Another Garifuna traditional food is dani. This is the sweet cassava root grated, boiled and sweetened further, and wrapped in waha or plantain leaf. The waha leaf (gasibu in Garifuna) is a large thick leaf also used to wrap and steam tamales.

Cassava cake is both a Garifuna and Creole tradition, the Creole call it "plastic" cake because the cassava starch makes it stretch. In fact, cassava cake is made in Brazil, Vietnam and the Philippines. In Belize it is made with coconut milk, cinnamon, nutmeg, ginger, sugar and butter. Most of these delicacies are not found in restaurants, but are usually sold in Dangriga around the 19th of November, Garifuna Settlement Day in Belize.

The festivities traditionally begin with the picking of Miss Garifuna the weekend before the holiday, at a specified Garifuna village. This year it'’s Hopkins, rumors say Seine Bight for next year (2004). Garifuna villages in Belize include Dangriga (town), Hopkins, Georgetown, Seine Bight, Barranco and Punta Gorda.

 
Casava plant
Typical Cassava plant found in Belize
 

Palm Trees

with Konny Stephan

I was born in the state of South Carolina in the mid 1950's. The South Carolina state flag today has a Palmetto palm tree.

When I first ventured south from the Carolinas to Belize, I was immediately taken back by the number of what I believed at the time to be Palmetto palms as well as the other varieties found Belize.

According to the website www.statehousegirls.net, South Carolina adopted the Palmetto Palm as it's "Official State Tree" by Joint Resolution No. 63, approved March 17, 1939.

The South Carolina Palmetto is classified by the U.S. Department of Agriculture as "Inodes Palmetto", also referred to as the Sabal Palmetto, most commonly known as the Cabbage Palmetto. The Cabbage Palmetto has long been associated with the history of South Carolina.

The Cabbage Palm can be found today on the state flag and the state's official seal. Quoting the statehousegirls.net website further, the Cabbage Palm is "symbolical of the defeat of the British fleet by the fort, built of Palmetto logs, on Sullivan's Island".

Even when I was growing up I could remember that there were countless Palmetto palms scattered about the state. Today you generally see them in gigantic Mexican clay plots withering away inside the atriums of shopping malls.

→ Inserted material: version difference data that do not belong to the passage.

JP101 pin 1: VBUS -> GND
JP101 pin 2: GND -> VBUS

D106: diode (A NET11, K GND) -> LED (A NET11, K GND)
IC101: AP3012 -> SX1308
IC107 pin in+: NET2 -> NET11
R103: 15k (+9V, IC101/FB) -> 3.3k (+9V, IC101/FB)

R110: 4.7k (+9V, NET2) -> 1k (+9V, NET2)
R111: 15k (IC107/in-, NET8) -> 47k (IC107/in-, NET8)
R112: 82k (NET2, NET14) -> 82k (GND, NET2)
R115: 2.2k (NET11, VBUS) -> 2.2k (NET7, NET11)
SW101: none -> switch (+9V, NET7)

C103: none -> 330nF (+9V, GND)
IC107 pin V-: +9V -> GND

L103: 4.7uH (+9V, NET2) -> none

However, researching palm trees further on the Internet:

  • Photos of palm trees split into alphabetical order at premierpalms.com, they sell over 100 varieties
  • The palm trees of South Carolina at palmtreesofsc.com
  • The International Palm Association at palms.org notes there are some 3,000 tropical and subtropical palm species. In their Invitation to Join they offer a three year membership for US$99.

Belize has at least 18 species of palms according to Lisa Carne's book 'Mangoes and More'. But according to Ms. Carne's book on page 22, Belize has "only one coconut palm", the Cocos nucifera or Tidibu fáluma in Garifuna. Lisa notes that though there is only one true coconut palm, there are "several varieties", two of which, the Maypan Hybrid and the Malayan Dwarf, have shown resistance to Lethal Yellowing, the deadly disease that has plagued palm lovers from Holbox on the northern Yucatan to the Panama Canal.

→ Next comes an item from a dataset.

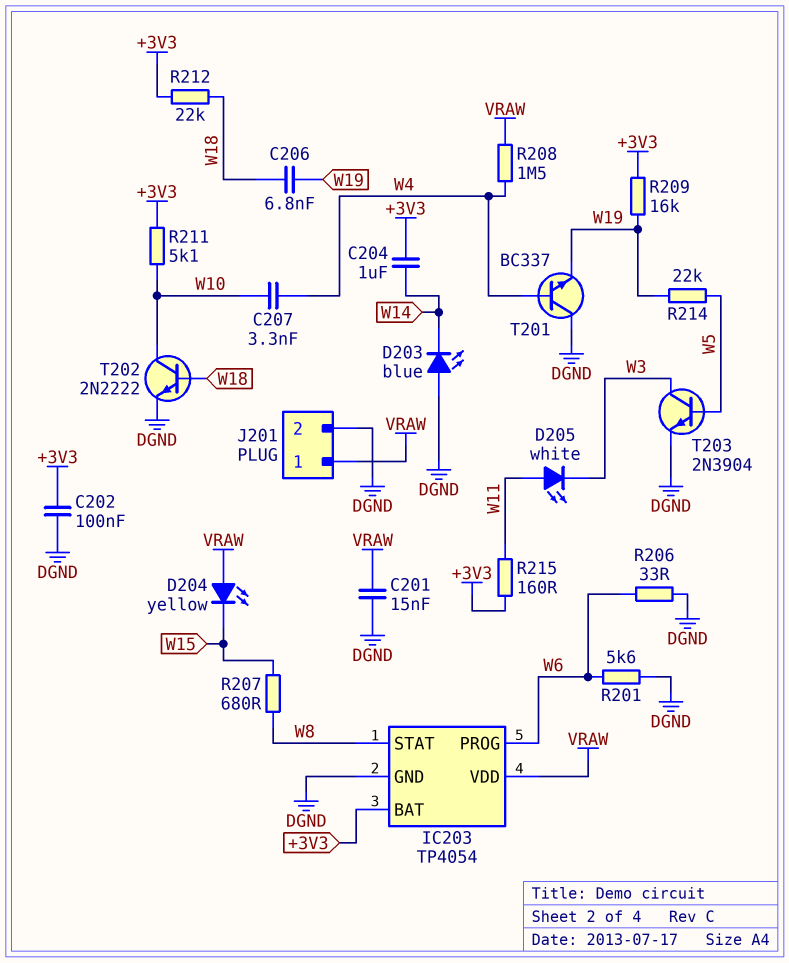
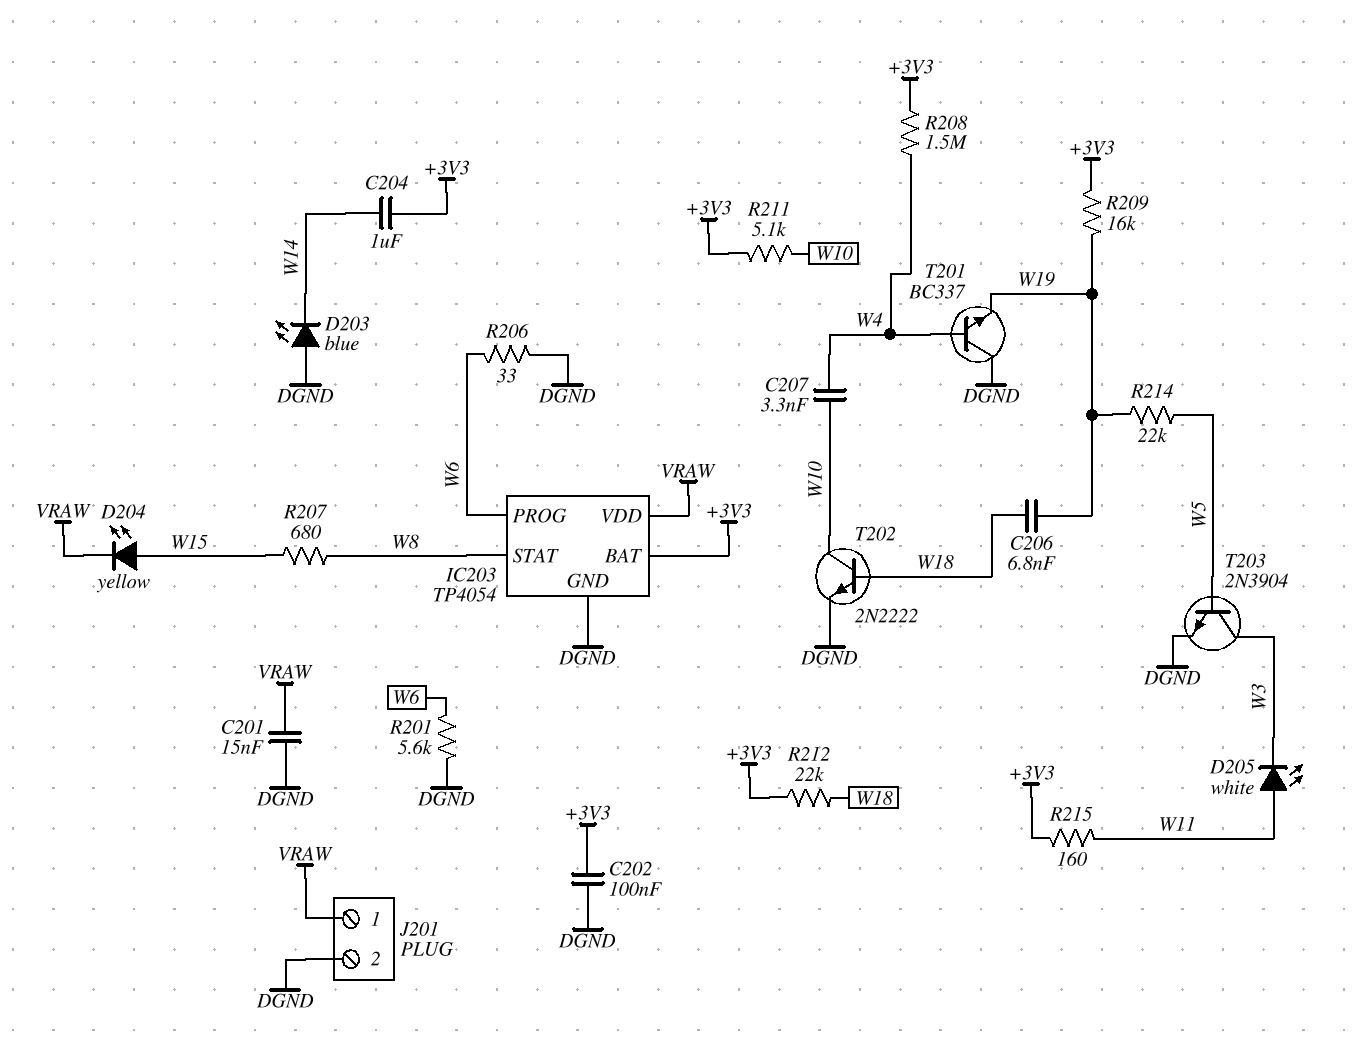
D204: LED yellow (A VRAW, K W15) -> LED yellow (A W15, K VRAW)
R208: 1.5M (VRAW, W4) -> 1.5M (+3V3, W4)

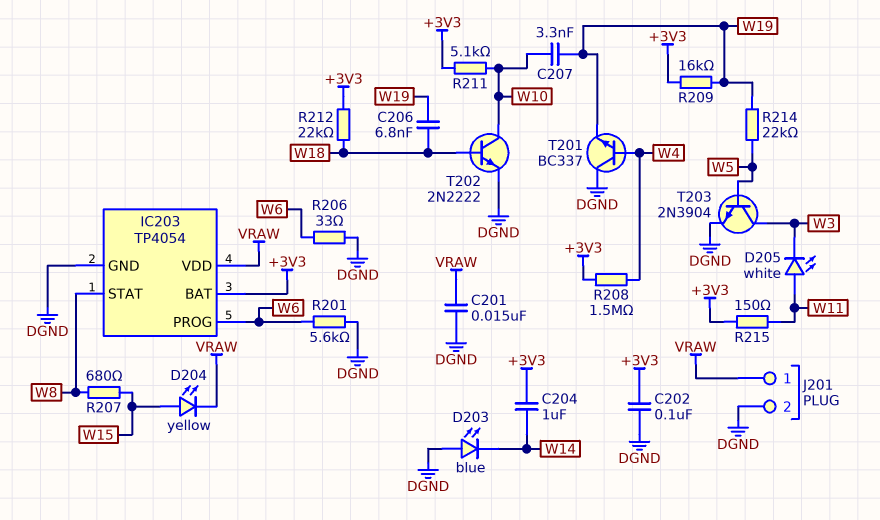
C207: 3.3nF (W4, W10) -> 3.3nF (W10, W19)
R215: 160 (+3V3, W11) -> 150 (+3V3, W11)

Further reading and exploring the Internet for information regarding palm trees in Belize led me eventually to Chris Berlin who has a report on the website AmbergrisCaye.com. According to Chris, there are actually four varieties of coconut palms in Belize. Those would be, the Atlantic or Jamaica Tall palm, the Malaya Dwarf palm, the Mayjam palm and the Maypan or Mapan palm.

Chris has photos of each of his four known varieties of Belizean coconut palms on his webpage about Ambergris Caye, and Lisa has in her book a picture of the only variety of coconut palm she is aware of from her base in Placencia.

I guess one could surmise its controversies just like this that explains why the Egyptians have pyramids in Egypt, while the Maya have Maya temples in Belize.